Before we get to the question of knowing whether advertising on fuel efficiency/oil price terms is right for you, let’s assume, for the sake of argument, that they are a worthwhile investment. If so, then it’s worthwhile to turn the conversation to some specifics — what parts of your campaign you’ll want to shift or sharpen to get the best mileage out of the oil issue.

* Keywords. The thing to keep in mind about keyword choice is this: Searchers only partially search for what they want to see. Largely, they create keyword choices around what they want to exclude. For oil-price-related terms, that means trying their best to exclude the ads, organic results and ad copy that will show them gas-guzzling cars.
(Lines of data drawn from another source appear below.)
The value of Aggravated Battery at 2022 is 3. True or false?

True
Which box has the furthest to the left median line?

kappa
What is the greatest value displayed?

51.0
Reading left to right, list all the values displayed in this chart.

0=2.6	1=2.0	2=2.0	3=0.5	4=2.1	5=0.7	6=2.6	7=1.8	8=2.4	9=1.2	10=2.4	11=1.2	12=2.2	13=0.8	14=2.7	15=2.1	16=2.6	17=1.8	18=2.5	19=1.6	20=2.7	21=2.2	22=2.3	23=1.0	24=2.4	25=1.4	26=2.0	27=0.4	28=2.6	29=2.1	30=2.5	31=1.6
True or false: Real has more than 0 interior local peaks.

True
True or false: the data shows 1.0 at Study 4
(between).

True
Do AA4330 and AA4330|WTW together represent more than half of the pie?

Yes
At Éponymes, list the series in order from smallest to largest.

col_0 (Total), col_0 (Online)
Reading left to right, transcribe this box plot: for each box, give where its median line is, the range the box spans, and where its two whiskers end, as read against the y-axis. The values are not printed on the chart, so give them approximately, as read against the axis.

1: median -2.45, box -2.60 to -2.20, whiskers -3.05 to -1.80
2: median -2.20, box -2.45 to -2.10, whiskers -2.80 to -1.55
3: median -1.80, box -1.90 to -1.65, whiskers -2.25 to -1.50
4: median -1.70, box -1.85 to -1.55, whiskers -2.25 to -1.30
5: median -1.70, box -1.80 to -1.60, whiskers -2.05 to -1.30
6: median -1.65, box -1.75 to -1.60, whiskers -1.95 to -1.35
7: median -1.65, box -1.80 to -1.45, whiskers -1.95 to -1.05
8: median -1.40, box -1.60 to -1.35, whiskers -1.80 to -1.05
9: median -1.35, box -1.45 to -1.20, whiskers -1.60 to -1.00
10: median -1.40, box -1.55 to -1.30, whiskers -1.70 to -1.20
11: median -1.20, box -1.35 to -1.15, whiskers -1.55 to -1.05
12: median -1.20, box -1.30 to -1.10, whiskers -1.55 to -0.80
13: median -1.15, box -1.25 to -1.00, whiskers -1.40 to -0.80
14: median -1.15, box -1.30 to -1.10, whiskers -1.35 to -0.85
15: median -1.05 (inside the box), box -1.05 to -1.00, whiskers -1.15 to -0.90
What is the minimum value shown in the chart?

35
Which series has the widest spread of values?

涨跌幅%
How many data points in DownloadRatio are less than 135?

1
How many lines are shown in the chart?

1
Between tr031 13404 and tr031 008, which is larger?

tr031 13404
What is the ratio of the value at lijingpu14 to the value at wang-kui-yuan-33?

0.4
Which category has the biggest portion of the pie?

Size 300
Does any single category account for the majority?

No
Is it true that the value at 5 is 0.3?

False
A search for “car” might become a search for “fuel efficient car.” Or it might become a search for “hybrid car” or “car high MPG.” Because searchers who use these terms really don’t want to see certain results, they go out of their way to tell the search engines — and the advertisers who care to listen — what they do want to see.

* Ad copy. Creating the right ad copy could mean two different things. It could mean addressing concerns that searchers have expressed through keywords; it also could mean speaking to concerns that searchers haven’t expressed, but might be thinking about. If a searcher looks for “fuel efficient car,” then it might just be worth advertisers’ while to create an ad that speaks to the searcher’s specific concern — fuel efficiency — rather than speaking just to a search for a low price (“Find great deals on fuel efficient cars,” or just “Find the best deals on all cars,” for instance). But a searcher who has just read an article about fuel efficiency and proceeds to type in a more generic car term like “auto dealership” also might be quicker to respond to an ad that talks about high MPG.

When MSN Search’s advertising program, adCenter, becomes a player, locating the searcher who is likely to respond to gas prices in a generic search like that will become much more feasible. That’s because adCenter will be able to target searchers by demographic.

* Changing with the times. Of course, the best SEM responses to oil price fluctuation require changing your advertising on a moment’s notice. The quicker you can change ad copy or keyword choice, the quicker you can speak to the searcher who’s just heard news about gas prices — and will be the most responsive to advertising related to MPG.

The bottom line is that, like everything else in search engine marketing, it all depends on how much your market cares and how much your ad budget will let you experiment with new terms. If your market isn’t particularly gas-price-conscious and/or they don’t associate your products or services with gas price fluctuations, then there’s no reason to worry about gas prices much.

But if your market is concerned about oil prices and would be more interested in what you have to offer if you could speak to them in the language of dollars per barrel of sweet crude, or dollars per gallon, or MPG, then you might be passing up a chance that only comes around once every gas price hike.

And how do you know whether your market thinks of you in oil terms? That requires serious market research, sophisticated tracking and testing and the ability to discern good search keywords, ad copy and landing pages from ineffective ones. That’s a difficult task for some — and, frankly, it can be an impossible task to do well for even very good search marketers. Plus, like we said above, doing it in the best way requires a campaign flexible enough to change quickly. Again, not everyone has that capability.

But it might be a weapon for your arsenal that’s worth looking into. A conversation with your SEM provider will let you know what your options, and your capabilities, really are.